Here are a few other recommendations in the guide:

  • Start with Your Agency’s Needs. Rather than starting with solutions and specifications, define the problem that the agency wants generative AI tools to help solve.
  • Scope and Test Solutions. Given the evolving nature of most generative AI tools, it is essential for agencies to use testbeds and sandboxes to try solutions before committing to large scale buys with too many unknowns about product performance.
  • Manage and Protect Data. Generative AI relies on data “inputs” to create content “outputs” so it is critical to know where data is coming from, what are its limitations and how data will be used and protected.
  • Control Costs. Generative AI is very often billed like other Software as a Service so usage costs can really grow quickly if not appropriately monitored and managed.

Acquisition staff also benefit from knowing what procurement actions their agency and others have already taken. You’ll also find a searchable data dashboard to give information about recent AI-related contract actions.

Specialized Computing Infrastructure

The guide also talks about “specialized computing infrastructure” per the AI EO. Specialized computing infrastructure can be thought of as the high-performance computers, powerful chips, software, networks and resources made specifically for building, training, fine-tuning, testing, using and maintaining artificial intelligence applications. Computing infrastructure can be on-premise, cloud based or a combination of both.

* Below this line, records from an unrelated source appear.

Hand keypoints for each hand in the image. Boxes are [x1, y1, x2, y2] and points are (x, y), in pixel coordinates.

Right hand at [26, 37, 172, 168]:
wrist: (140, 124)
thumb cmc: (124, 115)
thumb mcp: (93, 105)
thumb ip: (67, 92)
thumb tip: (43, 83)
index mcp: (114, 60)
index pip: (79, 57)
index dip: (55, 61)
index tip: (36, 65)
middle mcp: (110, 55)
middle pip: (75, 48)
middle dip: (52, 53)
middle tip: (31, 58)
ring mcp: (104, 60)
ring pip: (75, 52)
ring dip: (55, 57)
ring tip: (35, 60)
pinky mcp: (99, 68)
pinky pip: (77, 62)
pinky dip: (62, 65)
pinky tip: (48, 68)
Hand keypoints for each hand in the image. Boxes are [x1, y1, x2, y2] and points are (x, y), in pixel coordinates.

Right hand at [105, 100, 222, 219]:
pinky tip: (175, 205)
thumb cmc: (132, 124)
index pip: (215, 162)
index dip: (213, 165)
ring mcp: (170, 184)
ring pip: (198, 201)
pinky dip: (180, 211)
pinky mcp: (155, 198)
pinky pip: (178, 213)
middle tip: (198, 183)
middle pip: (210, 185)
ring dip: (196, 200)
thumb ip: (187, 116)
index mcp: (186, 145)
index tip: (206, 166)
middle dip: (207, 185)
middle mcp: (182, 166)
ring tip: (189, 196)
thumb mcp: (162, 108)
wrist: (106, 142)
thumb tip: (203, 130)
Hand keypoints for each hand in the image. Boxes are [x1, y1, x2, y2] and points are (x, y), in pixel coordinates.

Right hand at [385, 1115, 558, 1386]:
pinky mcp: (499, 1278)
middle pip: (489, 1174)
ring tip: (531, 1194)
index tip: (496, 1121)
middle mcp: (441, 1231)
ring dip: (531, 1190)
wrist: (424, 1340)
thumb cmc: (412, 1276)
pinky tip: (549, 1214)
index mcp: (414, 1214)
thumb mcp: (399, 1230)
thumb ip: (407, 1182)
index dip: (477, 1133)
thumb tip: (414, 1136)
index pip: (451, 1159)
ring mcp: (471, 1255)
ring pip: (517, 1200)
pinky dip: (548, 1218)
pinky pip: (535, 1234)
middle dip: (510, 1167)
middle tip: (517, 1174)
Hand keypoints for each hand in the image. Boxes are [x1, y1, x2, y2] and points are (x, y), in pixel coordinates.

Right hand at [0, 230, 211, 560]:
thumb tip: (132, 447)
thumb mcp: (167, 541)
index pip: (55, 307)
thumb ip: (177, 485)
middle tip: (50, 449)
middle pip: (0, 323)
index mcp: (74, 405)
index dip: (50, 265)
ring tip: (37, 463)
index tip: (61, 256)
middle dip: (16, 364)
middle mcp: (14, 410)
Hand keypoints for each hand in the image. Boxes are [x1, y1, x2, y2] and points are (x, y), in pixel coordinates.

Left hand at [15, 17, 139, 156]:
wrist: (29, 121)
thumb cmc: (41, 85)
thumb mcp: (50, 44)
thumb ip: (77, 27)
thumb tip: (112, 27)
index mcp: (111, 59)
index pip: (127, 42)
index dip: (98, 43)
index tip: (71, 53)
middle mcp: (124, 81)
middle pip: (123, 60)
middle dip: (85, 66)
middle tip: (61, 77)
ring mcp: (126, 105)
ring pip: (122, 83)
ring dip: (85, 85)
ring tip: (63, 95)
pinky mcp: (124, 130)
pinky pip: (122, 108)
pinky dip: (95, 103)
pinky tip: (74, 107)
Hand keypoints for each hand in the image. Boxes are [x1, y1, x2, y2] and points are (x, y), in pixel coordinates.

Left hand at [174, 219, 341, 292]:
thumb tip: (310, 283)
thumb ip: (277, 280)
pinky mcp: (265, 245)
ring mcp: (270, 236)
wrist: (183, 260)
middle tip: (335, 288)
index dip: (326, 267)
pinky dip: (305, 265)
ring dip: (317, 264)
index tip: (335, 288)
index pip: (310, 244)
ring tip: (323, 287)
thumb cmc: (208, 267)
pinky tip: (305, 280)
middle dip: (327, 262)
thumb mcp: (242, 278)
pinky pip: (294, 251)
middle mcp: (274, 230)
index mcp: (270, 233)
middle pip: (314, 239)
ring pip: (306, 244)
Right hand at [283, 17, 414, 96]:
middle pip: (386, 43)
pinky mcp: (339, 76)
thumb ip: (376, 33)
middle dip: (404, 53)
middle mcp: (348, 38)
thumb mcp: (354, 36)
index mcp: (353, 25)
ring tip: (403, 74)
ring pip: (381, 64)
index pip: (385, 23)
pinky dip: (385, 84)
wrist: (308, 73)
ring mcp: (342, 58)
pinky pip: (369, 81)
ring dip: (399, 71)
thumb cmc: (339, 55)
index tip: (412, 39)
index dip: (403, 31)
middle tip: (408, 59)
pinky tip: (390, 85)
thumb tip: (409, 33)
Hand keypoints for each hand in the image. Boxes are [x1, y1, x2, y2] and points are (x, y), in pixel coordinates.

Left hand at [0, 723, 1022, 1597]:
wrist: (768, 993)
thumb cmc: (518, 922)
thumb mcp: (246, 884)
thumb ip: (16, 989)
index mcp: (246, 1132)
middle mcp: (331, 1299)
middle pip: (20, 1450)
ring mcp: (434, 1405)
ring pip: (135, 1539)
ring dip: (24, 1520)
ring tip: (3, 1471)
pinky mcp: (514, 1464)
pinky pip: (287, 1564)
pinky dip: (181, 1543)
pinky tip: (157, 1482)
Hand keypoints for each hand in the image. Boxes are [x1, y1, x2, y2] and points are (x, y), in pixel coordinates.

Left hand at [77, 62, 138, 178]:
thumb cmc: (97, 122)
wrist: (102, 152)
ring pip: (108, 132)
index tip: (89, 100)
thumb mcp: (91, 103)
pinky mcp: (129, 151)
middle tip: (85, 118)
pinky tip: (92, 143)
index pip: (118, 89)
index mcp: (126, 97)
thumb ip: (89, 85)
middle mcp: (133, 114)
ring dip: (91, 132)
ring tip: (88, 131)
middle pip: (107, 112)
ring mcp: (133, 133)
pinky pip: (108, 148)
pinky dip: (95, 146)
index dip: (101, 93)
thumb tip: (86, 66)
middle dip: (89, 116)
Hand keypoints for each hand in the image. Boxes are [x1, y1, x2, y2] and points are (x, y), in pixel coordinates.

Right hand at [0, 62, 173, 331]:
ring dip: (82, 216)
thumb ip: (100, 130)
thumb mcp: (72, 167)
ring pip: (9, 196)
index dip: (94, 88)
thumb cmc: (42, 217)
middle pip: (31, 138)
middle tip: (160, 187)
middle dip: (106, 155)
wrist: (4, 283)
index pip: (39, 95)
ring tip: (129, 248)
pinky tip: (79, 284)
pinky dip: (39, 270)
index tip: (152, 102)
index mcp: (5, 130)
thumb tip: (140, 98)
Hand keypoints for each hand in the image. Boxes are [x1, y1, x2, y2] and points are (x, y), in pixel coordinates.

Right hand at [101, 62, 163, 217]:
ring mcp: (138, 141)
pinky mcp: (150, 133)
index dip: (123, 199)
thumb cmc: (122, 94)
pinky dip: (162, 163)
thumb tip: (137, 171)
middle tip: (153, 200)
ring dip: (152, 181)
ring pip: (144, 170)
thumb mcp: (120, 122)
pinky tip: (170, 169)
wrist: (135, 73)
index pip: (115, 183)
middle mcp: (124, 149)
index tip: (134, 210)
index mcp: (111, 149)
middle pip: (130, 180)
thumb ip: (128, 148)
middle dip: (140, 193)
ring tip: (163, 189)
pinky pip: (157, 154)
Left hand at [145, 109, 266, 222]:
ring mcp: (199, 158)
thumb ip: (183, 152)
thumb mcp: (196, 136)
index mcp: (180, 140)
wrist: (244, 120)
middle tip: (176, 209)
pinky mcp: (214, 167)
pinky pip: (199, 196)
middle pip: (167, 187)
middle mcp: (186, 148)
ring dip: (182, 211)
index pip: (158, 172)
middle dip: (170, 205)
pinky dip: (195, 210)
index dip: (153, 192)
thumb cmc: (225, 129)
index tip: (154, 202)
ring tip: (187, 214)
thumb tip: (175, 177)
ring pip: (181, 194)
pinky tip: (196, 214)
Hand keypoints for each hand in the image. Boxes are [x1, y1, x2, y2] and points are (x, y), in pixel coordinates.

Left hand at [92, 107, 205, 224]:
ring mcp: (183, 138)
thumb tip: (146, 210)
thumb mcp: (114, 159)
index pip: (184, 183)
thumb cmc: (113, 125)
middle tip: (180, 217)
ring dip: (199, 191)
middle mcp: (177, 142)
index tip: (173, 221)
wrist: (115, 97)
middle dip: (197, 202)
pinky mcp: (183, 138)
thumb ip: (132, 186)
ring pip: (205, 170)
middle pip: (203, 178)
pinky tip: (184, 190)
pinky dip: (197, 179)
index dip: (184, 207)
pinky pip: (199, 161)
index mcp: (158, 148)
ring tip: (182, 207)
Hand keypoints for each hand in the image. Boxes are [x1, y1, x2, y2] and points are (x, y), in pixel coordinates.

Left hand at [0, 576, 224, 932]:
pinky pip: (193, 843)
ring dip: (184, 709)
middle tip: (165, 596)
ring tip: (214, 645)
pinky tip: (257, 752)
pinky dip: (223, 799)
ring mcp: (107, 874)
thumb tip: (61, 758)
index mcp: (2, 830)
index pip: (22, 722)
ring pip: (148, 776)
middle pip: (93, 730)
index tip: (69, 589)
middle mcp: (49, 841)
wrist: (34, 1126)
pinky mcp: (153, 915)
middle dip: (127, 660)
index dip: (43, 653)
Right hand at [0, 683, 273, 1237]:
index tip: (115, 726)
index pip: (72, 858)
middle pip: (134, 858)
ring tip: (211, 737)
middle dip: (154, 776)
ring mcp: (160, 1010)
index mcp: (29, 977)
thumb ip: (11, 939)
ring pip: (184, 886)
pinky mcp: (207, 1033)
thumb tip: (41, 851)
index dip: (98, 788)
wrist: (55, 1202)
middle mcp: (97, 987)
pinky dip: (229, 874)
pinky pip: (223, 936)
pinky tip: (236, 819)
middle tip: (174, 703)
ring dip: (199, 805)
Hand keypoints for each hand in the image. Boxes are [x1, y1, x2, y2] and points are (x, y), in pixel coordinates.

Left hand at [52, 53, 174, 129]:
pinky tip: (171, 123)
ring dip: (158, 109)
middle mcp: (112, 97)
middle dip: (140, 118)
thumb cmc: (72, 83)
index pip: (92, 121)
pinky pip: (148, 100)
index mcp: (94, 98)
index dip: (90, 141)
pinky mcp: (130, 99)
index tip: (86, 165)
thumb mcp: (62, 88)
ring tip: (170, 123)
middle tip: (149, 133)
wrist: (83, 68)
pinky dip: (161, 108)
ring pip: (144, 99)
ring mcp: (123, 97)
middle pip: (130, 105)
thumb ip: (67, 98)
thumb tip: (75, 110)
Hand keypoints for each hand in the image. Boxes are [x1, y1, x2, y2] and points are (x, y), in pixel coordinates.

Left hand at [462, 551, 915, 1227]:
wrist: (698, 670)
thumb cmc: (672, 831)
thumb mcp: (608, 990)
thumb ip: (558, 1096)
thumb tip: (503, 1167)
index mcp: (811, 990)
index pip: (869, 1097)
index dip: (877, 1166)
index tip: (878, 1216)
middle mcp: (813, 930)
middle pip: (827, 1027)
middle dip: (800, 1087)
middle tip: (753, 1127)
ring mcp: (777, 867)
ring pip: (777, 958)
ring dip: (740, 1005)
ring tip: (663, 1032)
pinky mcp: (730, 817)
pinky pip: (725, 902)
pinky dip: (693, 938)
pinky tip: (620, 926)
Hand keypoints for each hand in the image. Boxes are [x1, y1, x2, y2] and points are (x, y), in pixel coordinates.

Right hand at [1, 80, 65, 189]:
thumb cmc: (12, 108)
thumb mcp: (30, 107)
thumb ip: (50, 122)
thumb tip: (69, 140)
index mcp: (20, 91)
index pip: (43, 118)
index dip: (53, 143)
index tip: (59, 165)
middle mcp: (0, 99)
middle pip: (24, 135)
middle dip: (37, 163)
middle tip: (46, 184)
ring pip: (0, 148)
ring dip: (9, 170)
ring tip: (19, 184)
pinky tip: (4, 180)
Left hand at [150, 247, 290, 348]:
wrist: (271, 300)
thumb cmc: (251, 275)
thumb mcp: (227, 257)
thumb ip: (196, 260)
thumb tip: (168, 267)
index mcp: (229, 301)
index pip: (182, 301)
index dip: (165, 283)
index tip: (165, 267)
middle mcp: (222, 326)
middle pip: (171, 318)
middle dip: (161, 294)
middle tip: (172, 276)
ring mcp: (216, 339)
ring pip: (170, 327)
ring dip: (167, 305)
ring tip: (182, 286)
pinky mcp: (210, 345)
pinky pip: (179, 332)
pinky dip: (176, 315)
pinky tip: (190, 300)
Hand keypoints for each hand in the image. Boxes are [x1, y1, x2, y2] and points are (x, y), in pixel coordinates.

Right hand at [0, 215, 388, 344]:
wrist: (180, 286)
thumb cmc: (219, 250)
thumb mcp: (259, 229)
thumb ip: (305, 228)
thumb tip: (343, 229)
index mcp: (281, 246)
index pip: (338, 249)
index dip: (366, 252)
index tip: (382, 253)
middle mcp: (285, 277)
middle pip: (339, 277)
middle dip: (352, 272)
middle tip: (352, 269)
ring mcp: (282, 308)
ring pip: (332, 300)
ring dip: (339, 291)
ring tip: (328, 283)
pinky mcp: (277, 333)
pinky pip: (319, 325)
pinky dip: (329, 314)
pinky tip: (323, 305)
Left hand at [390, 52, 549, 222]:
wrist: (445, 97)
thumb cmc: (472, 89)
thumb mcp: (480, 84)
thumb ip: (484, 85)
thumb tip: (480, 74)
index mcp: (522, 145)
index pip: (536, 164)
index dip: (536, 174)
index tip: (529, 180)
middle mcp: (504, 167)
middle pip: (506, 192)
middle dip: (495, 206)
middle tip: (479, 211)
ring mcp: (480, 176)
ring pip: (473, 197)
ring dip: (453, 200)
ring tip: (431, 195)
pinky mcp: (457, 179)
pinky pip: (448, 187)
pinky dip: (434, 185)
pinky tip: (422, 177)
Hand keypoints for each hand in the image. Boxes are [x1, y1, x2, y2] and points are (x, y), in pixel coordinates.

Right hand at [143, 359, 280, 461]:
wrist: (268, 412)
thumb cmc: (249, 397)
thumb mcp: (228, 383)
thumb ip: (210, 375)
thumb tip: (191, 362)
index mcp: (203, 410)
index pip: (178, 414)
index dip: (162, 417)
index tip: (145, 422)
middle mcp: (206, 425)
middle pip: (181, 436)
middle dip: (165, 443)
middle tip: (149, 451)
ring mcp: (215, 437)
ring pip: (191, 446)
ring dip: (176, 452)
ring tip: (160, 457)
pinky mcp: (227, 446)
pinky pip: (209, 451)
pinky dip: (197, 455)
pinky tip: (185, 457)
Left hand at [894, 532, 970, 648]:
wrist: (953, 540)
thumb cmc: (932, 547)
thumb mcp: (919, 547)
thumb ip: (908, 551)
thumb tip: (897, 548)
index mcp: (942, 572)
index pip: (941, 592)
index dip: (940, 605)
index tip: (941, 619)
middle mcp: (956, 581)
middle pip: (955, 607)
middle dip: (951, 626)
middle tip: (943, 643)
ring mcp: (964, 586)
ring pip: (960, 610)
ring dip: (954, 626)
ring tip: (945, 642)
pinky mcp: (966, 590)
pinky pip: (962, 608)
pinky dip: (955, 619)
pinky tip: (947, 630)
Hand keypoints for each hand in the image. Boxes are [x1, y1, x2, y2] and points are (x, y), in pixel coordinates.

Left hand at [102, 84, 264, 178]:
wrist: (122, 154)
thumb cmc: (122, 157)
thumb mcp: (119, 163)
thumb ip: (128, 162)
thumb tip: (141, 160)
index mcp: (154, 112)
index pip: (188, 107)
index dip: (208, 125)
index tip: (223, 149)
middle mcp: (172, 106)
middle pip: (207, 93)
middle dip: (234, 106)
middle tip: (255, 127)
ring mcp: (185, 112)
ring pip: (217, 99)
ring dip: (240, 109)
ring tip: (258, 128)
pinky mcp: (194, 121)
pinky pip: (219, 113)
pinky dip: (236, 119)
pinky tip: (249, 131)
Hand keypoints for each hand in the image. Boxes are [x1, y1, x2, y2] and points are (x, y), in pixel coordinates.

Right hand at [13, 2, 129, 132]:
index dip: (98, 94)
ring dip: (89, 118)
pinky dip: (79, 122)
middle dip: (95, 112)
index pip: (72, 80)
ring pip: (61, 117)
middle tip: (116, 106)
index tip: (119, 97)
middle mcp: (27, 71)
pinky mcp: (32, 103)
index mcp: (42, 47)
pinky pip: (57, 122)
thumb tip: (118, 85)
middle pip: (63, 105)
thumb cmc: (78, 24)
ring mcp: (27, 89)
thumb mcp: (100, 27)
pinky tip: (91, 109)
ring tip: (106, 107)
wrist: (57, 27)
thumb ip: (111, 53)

While most agencies will likely access generative AI tools through the cloud, some agencies may need to build some light specialized computing infrastructure to support their specific requirements.

This is the start.

The biggest challenge to producing any sort of guidance around a technology is anticipating and accommodating change. To do it, we organized a working group, gathered input from a wide array of acquisition specialists and technical experts, and collaborated with our IT Vendor Management Office to inform and support faster, smarter IT buying decisions across the federal community. We welcome your feedback at

Generative AI technology will continue to evolve. The risks and benefits will shift over time. Agencies will experiment with generative AI tools. And contracting officers will play a critical role by working closely with program and IT staff to find, source and acquire the right generative AI solutions for agencies’ needs. We hope the Generative AI and Specialized Computing Infrastructure Acquisition Resource Guide helps the acquisition community enable their agencies to start to responsibly harness the power of this promising technology and better serve the American people.